Monday 22 November 2010

Adult female trebles - a great late 20th century English invention

*

Over the past few hundred years, the English choral tradition had an insoluble problem.

Who should sing the soprano line?

All answers were a compromise.

*

Most churches used young boy trebles for the soprano line and either just-pre-pubsecent boys or adult male falsettists (counter-tenors) to sing the alto line.

The result was a homogeneous blending of male tones, but there were obvious limitations from having boy trebles - especially in terms of their childish and inexperienced level of musicality, and from the limited power and dynamic range of a boy's voice.

Experiments to solve this problem included castratos ('nuff said), adult male falsettists screeching up to the soprano line (eek!), and using adult women (who were potentially of much greater musicality, power and dynamic range than boys - but who sang with a warbling femininity which spoiled the purity of blend).

*

Then came the adult female treble: a woman who was trained to sing like a boy - with a pure, minimal vibrato, treble tone.

The first I heard of these creatures was in a mid 1970s recording of Tallis by David Wulstan conducting the Clerkes of Oxenford.

My understanding is that when Oxford and Cambridge colleges began to go co-educational, some the organists such as Wulstan (in English cathedrals the organists also train and conduct the choir) began to train the female undergraduates to sing like boys.

And it worked very well... very well indeed.

*

If Wulstan was indeed the pioneer - he deserves much greater recognition than he is currently accorded.


*

The Clerkes of Oxenford seem to have been the pioneers, but the heights were scaled by the likes of the Tallis Scholars (Peter Phillips) and The Sixteen (Harry Christophers) - then came along some adult women treble soloists such as Emma Kirkby - and the process was complete.

The problem was solved.

There is no compromise in the results of the best choirs using adult women trebles.

They achieve perfection in musicality, dynamics, volume - and even in that holy grail: tonal blend.

*

2 comments:

Theodore Harvey said...

As a great admirer and partisan of the traditional choir of men and boys, I cannot agree with this post.

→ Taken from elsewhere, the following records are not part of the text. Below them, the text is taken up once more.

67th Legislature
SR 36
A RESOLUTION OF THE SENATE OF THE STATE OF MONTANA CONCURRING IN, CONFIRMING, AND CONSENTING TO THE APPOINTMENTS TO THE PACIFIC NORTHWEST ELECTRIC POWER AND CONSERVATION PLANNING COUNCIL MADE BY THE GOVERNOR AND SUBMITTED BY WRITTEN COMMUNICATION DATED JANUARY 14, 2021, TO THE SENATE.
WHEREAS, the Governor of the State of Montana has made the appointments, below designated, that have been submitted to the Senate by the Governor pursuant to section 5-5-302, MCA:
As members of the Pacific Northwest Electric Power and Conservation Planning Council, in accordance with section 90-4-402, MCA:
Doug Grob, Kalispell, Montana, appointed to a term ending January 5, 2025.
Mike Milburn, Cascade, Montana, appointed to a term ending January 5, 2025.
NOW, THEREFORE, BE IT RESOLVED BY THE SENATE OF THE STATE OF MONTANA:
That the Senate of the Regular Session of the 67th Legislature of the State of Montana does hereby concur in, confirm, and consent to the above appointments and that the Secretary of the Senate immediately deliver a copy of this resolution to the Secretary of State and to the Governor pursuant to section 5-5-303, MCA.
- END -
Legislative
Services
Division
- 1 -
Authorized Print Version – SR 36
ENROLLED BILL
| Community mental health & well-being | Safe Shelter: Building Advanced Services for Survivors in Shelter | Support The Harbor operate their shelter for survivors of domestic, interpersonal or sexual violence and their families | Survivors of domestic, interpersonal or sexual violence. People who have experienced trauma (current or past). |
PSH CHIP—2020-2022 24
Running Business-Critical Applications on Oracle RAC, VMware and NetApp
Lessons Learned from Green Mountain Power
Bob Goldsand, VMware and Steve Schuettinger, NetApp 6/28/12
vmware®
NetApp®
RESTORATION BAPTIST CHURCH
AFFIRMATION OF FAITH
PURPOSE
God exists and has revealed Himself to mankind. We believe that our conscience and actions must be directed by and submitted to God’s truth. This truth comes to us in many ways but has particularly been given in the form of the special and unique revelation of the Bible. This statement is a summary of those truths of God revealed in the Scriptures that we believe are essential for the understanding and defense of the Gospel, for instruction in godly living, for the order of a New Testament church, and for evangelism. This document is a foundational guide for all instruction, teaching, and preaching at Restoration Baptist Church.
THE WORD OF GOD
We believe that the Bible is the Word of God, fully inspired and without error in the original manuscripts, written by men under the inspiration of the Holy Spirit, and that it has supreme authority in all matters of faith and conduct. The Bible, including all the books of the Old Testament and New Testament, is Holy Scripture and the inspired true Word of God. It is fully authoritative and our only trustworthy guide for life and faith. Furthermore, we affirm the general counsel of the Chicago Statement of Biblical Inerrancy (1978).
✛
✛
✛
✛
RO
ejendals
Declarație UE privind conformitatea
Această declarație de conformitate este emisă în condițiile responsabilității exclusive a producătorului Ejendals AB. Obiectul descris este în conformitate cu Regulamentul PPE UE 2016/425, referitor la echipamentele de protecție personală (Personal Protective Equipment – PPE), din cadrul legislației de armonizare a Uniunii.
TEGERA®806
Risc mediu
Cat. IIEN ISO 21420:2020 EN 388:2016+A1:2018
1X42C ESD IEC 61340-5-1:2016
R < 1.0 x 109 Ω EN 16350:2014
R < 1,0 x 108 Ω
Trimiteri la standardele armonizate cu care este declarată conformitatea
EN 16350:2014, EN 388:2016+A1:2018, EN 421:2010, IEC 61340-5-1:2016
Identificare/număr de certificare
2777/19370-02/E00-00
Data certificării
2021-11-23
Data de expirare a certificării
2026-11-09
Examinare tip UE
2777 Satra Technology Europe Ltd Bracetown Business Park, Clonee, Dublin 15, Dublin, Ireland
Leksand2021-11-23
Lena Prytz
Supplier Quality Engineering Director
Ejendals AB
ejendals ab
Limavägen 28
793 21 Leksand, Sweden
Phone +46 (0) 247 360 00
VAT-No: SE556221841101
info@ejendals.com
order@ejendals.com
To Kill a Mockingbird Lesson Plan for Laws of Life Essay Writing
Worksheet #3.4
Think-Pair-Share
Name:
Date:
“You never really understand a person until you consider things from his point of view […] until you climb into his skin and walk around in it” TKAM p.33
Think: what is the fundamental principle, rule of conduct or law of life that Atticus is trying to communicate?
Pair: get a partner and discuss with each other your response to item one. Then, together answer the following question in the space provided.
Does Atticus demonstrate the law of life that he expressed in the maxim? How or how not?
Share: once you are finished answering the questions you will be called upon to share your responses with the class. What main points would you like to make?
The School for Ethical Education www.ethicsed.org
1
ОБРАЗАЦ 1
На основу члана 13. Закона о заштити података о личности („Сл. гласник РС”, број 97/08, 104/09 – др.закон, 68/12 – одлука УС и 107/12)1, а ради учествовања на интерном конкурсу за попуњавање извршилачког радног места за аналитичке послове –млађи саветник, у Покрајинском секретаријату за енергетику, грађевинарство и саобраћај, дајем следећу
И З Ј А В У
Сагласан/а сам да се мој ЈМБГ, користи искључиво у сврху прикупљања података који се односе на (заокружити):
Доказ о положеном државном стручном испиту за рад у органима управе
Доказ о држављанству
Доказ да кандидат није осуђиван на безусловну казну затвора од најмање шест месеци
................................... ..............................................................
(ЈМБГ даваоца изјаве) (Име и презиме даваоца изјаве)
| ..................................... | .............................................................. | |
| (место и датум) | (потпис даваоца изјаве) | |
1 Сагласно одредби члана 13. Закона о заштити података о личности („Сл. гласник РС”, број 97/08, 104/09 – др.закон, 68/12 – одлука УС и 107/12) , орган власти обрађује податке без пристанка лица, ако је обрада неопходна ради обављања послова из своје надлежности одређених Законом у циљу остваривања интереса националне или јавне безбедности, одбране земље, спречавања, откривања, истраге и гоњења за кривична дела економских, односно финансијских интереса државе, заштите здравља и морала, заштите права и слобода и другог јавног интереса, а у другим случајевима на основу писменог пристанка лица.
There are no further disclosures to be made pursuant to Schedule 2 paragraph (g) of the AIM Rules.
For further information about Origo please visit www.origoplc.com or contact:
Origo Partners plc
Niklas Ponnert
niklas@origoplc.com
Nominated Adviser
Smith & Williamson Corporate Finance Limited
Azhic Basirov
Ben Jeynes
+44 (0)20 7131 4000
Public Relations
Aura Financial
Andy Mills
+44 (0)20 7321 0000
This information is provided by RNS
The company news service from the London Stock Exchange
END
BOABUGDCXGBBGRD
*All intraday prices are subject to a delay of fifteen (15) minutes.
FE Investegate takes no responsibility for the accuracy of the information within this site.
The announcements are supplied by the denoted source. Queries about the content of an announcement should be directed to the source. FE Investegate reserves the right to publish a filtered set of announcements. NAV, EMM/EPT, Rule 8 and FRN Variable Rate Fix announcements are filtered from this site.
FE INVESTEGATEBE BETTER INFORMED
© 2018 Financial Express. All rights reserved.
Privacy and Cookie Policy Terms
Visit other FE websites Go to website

The Tallis Singers may be very polished, but for me there is something special and unique about unchanged boys' voices that no adult can match. It is precisely the innocence and "artlessness" (the way boys tend not to try to interpret too much) of boys' voices that makes them so suitable for sacred choral music, and I would contend that the fact that the boy's voice will disappear in a few short years gives it an intrinsic preciousness and poignancy that the female soprano voice, whether young or mature, cannot equal. I would take the best traditional choirs, such as those whose services are available online (St Thomas Fifth Avenue, NYC; St John's College, Cambridge; New College, Oxford), over the best adult mixed choirs any day. For more on the traditional choir please see: http://www.ctcc.org.uk/

Bruce Charlton said...

Yours is a perfectly reasonable point of view.

Aside from the un-debateable matter of personal taste; there is a sense, it seems to me, in which you appreciate traditional boys and men's choirs for implicit extra-musical aspects - rather as an opera goer might appreciate a performance featuring the beautiful and dynamic-acting Maria Callas rather than the plain and wooden-acting Joan Sutherland (who was a vastly superior singer).

I prefer the more naturalistic vocal production of the Vienna Boys Choir to the English treble tradition.

My favourite recording featuring boy trebles is Purcell's Ode on Saint Cecilia's Day conducted by Charles Mackerras with the Tiffin Choir and the famous treble soloist Simon Woolf - which adopts a very un-Oxbridge approach.

But, quite aside from my own taste, there has been a long-term dissatisfaction among some English choral traditionalists about the results attainable with boys - which is why adult female trebles have emerged.

I would also concede to you that boy trebles produce a more reliably suitable sound for sacred choral music than adults female sopranos - since either women need to be trained-out-of their normal spontaneous method of vocal production, or be 'caught early' (during their teens) and taught treble vocal production from the very beginning.

My point is that (in my opinion, and those of many others - it would seem) the very best choirs with adult female trebles are better than the very best choirs with boy trebles.